本文:

==================================================

なお、ヒートポンプ14,16は、図1に示すヒートポンプ3と同様の構成を備える。従って、ヒートポンプ14,16についての説明は省略する。
【0053】
本実施形態でも、ヒートポンプ14及び熱交換器15のいずれにおいても、排出される水の温度(温度センサ74,76で測定される温度)が45℃となるように設定されている。従って、高温熱媒タンク11内の熱媒温度が46℃以上である場合、この熱媒は熱交換器15に供給される。このような場合とは、例えば温度センサ79により測定される外気温が高い場合(例えば夏季、設置場所が熱帯地区等)である。一方、46℃未満である場合には、ヒートポンプ14に供給される。このように、高温熱媒タンク11内の温度に応じてヒートポンプ14に供給されるか熱交換器15に供給されるかを選択することで、無駄なエネルギ消費を避けつつも、確実に水を加熱することができる。熱媒供給先の選択は、ポンプ32,34を制御することで行われる。
【0054】
即ち、熱媒の温度が所定値(前記の例では46℃)以上である場合には熱媒の温度を上昇させる必要が無いため、熱媒は熱交換器15に供給されればよい。一方、熱媒の温度が所定値未満であり、水を加熱する(前記の例では45℃まで)ための熱量が不足する場合には、熱媒はヒートポンプ14に供給される。このように、熱媒を熱交換器2から排出される熱媒の温度に応じてヒートポンプ14又は熱交換器15に供給されるようにすることで、ヒートポンプ14の消費電力を削減することができる。従って、エネルギ効率のより良い太陽エネルギ利用システムを提供することができる。

==================================================

検討対象データ:
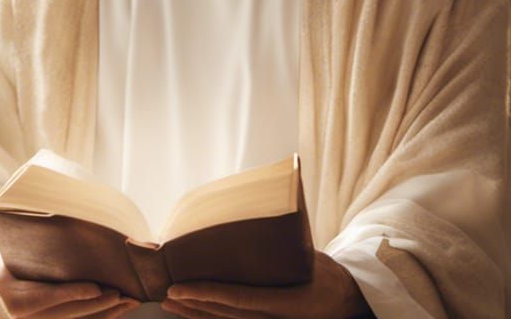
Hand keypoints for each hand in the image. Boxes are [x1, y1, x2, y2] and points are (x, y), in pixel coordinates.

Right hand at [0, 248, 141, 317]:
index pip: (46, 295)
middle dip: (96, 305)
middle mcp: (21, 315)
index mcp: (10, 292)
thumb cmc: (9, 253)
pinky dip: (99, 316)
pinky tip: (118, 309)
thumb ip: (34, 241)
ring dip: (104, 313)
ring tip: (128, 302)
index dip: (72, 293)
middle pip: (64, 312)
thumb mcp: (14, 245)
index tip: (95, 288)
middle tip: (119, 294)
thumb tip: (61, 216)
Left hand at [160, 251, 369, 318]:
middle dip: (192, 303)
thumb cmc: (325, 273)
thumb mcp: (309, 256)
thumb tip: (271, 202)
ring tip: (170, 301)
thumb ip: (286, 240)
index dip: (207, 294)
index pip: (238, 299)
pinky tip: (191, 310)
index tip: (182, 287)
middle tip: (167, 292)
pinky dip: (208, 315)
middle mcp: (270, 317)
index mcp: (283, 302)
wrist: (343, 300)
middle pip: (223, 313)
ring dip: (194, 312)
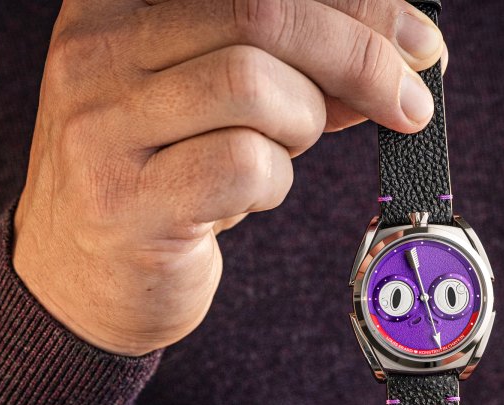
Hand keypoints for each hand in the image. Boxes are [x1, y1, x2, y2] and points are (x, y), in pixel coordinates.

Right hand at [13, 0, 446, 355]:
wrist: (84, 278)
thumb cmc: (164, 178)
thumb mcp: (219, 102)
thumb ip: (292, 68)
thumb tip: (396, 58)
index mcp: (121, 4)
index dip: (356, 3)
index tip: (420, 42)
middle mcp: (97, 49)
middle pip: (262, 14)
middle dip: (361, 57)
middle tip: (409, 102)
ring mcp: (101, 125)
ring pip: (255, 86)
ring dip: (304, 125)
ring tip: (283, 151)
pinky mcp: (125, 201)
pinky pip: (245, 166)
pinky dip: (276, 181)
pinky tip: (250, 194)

==================================================

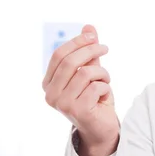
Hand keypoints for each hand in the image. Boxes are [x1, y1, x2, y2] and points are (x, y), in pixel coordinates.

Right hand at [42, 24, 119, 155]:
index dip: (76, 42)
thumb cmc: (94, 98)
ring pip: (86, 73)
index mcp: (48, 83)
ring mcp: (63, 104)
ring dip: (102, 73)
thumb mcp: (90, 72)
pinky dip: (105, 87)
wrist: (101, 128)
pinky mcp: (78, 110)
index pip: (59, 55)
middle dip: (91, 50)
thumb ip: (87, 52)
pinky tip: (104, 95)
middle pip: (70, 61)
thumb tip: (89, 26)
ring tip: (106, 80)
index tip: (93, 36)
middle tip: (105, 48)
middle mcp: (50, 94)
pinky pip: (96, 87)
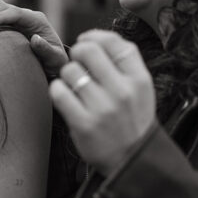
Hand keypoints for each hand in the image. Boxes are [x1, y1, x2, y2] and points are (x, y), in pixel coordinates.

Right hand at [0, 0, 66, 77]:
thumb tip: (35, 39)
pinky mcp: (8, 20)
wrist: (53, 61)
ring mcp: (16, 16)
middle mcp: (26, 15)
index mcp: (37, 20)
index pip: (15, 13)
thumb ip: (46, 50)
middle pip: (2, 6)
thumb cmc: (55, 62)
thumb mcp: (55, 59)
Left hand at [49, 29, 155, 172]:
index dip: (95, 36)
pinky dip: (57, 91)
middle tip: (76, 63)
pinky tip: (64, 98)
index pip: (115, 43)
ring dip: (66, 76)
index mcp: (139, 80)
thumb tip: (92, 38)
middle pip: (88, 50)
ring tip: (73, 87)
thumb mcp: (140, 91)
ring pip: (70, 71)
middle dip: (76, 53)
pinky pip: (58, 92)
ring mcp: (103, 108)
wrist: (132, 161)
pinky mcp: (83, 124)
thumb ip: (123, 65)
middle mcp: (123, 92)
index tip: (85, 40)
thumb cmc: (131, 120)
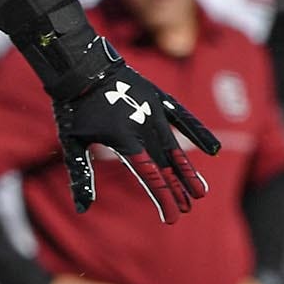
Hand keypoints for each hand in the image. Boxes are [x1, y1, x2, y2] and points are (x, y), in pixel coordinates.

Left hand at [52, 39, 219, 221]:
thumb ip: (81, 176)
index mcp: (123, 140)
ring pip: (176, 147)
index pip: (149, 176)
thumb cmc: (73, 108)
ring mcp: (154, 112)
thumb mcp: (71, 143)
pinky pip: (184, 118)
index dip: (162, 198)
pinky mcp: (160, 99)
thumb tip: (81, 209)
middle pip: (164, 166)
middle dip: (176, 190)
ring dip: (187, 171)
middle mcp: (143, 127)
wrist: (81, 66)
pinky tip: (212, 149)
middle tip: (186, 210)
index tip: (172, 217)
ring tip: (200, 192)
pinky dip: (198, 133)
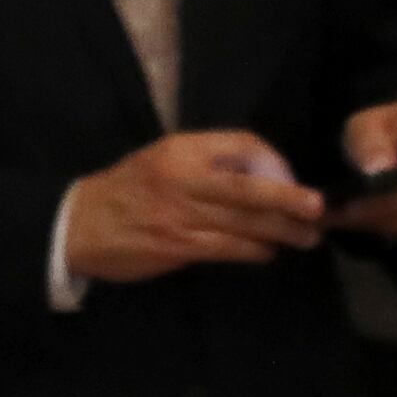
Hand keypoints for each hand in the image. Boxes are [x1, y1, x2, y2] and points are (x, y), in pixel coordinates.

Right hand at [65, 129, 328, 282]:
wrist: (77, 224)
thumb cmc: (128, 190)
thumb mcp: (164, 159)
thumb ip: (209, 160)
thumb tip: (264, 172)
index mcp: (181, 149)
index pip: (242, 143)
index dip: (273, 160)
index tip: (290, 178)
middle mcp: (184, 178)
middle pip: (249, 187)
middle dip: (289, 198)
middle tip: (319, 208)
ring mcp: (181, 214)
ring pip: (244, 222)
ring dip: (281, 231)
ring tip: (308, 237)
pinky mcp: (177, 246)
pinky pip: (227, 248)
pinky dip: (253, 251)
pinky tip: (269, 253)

==================================================

実施事項:
1: 本文に基づき、次の問いに答えてください。
(a) ヒートポンプ14,16は、どのヒートポンプと同様の構成を備えていますか。
(b) 熱媒供給先の選択は、何を制御することで行われますか。
(c) 熱媒の温度が所定値未満であり、水を加熱するための熱量が不足する場合、熱媒はどこに供給されますか。
2: 本文の「なお、ヒートポンプ14,16」から「4を制御することで行われる。」までを、一字も変えずに書き写してください。

解答欄:
1:
(a) 図1に示すヒートポンプ3
(b) ポンプ32,34
(c) ヒートポンプ14

2:
なお、ヒートポンプ14,16は、図1に示すヒートポンプ3と同様の構成を備える。従って、ヒートポンプ14,16についての説明は省略する。
【0053】
本実施形態でも、ヒートポンプ14及び熱交換器15のいずれにおいても、排出される水の温度(温度センサ74,76で測定される温度)が45℃となるように設定されている。従って、高温熱媒タンク11内の熱媒温度が46℃以上である場合、この熱媒は熱交換器15に供給される。このような場合とは、例えば温度センサ79により測定される外気温が高い場合(例えば夏季、設置場所が熱帯地区等)である。一方、46℃未満である場合には、ヒートポンプ14に供給される。このように、高温熱媒タンク11内の温度に応じてヒートポンプ14に供給されるか熱交換器15に供給されるかを選択することで、無駄なエネルギ消費を避けつつも、確実に水を加熱することができる。熱媒供給先の選択は、ポンプ32,34を制御することで行われる。